SoftBank announces up to €75 billion investment to build French data centers

The Japanese technology investment group SoftBank on Friday announced an investment of up to €75 billion in France to expand artificial-intelligence data center capacity. According to TechCrunch, the company's stated goal is to develop and operate up to 5 gigawatts of additional data center capacity. The investment is regarded as one of the largest single data center commitments in the European Union's history.
The announcement was made at an Elysée event in Paris as part of President Emmanuel Macron's strategy of attracting cross-border partnerships for AI infrastructure investment. SoftBank Group chairman Masayoshi Son said in the announcement that 'France will be the first EU country to support the infrastructure needed to become one of Europe's AI hubs'. According to TechCrunch, the first phase of the commitment is €30 billion and includes the entry into service of 2 gigawatts of capacity to be commissioned by the end of 2027.
The project's geographic distribution is designed to reflect France's nationwide energy infrastructure. The first data centers will be built outside Paris, in the Lyon and Marseille regions; these are points of dense European fibre connectivity. According to TechCrunch, SoftBank is in the final stages of negotiations with Electricité de France (EDF) for long-term energy purchase agreements. After the announcement, French EDF shares rose 4.2 percent on the Paris bourse.
French President Macron said at the ceremony that 'the first major link in the infrastructure investments we need for AI to be developed in Europe is here today'. The AI Act passed by the EU in the previous year had introduced new standards for the development of high-risk AI systems within Europe. The SoftBank investment means building data center infrastructure aligned with these standards.
The project's scale calculation is important: 5 gigawatts of capacity is equivalent to the annual energy consumption of approximately 3 million households. This capacity will be dedicated entirely to training and inference of the AI models to be served. SoftBank already has an infrastructure partnership with OpenAI and other major AI laboratories; a US-focused investment known as Stargate contains a 500-billion-dollar commitment for joint data center construction. The France investment is framed as a Europe-focused extension of the Stargate concept.
According to analysis carried by TechCrunch, the energy dimension of the investment is critical. Providing 5 gigawatts of additional electricity capacity requires adding capacity to France's existing nuclear grid. EDF's six nuclear reactors have come back into service in recent months after years of maintenance. EDF stated that, if next-generation EPR2 nuclear reactors are approved by the French Atomic Energy Commission (CEA), additional supply could be provided for data center investment through to the 2030s.

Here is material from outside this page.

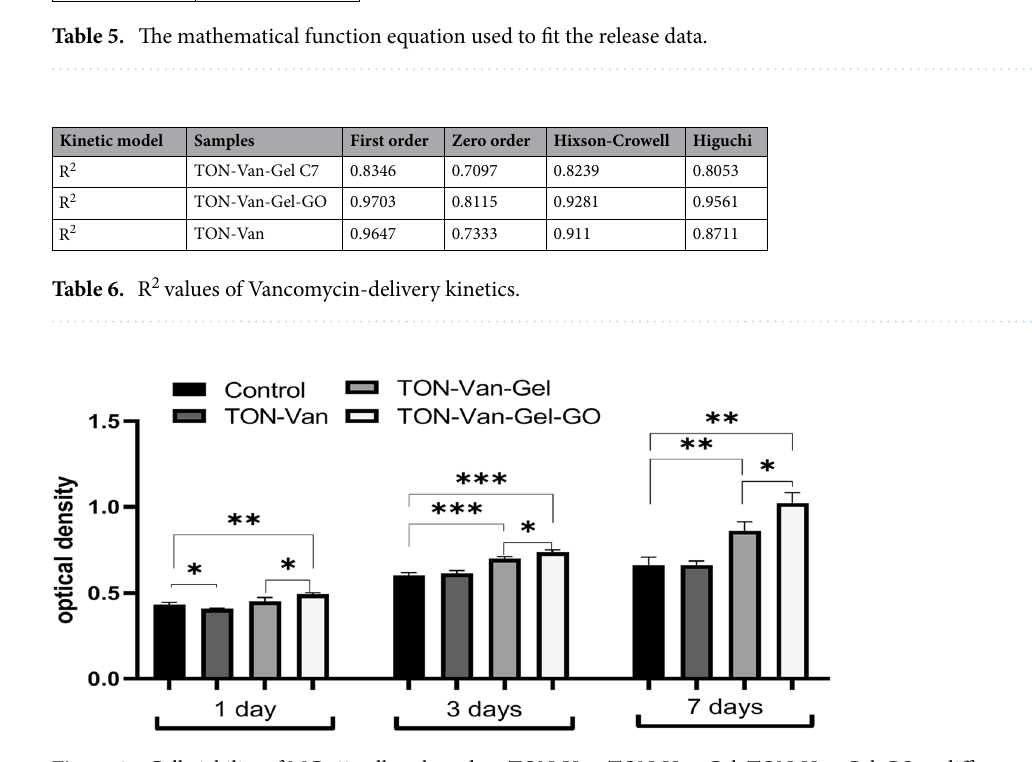
Figure 8. Cell viability of MG-63 cells cultured on TON-Van, TON-Van-Gel, TON-Van-Gel-GO at different time point using MTT assay. (* p < 0.05, ** p < 0.01, *** p < 0.001, n =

On the financing side, SoftBank's Vision Fund will supply part of the €30 billion; for the remainder, co-investors will be included. According to TechCrunch, Mubadala Investment Authority (United Arab Emirates), the Singapore state investment fund (GIC) and Norway's sovereign wealth fund have begun discussions as co-financing sources for the investment. The co-investor structure reflects the historical difficulties SoftBank has had in bearing alone commitments of this scale.
The AI ecosystem in France is also expected to be affected by the investment. Mistral AI, LightOn and other French AI laboratories could receive prioritised access to SoftBank's new data center capacity. This is regarded as part of the strategy of reducing the European AI ecosystem's dependence on the infrastructures of US big-tech companies (OpenAI, Anthropic, Google). Macron said at EU meetings last year that 'Europe cannot maintain its strategic independence without its own AI infrastructure'.
The project's environmental dimension is also a subject of analysis. 5 gigawatts of data center capacity require an annual energy generation equivalent to approximately 130 million tonnes of CO2. However, approximately 75 percent of France's electricity mix comes from nuclear; for that reason the carbon intensity of these data centers is significantly lower than that of other European countries with fossil-heavy grids. Greenpeace France director Jean-François Julliard said to TechCrunch that 'nuclear-dependent data centers can be considered as an alternative to coal-dependent data centers, but water consumption and waste-heat issues are still present'.
This article is not investment advice. Investors and sector professionals should assess the implications of the SoftBank investment for their decisions with their own financial advisers. Over the next six months, the start date of the project's first data center construction and the regulatory approvals under the EU AI Act can be followed. TechCrunch's coverage emphasises that the project's completion will take approximately 8 to 10 years and that during this period it will shape the transformation of the European AI ecosystem.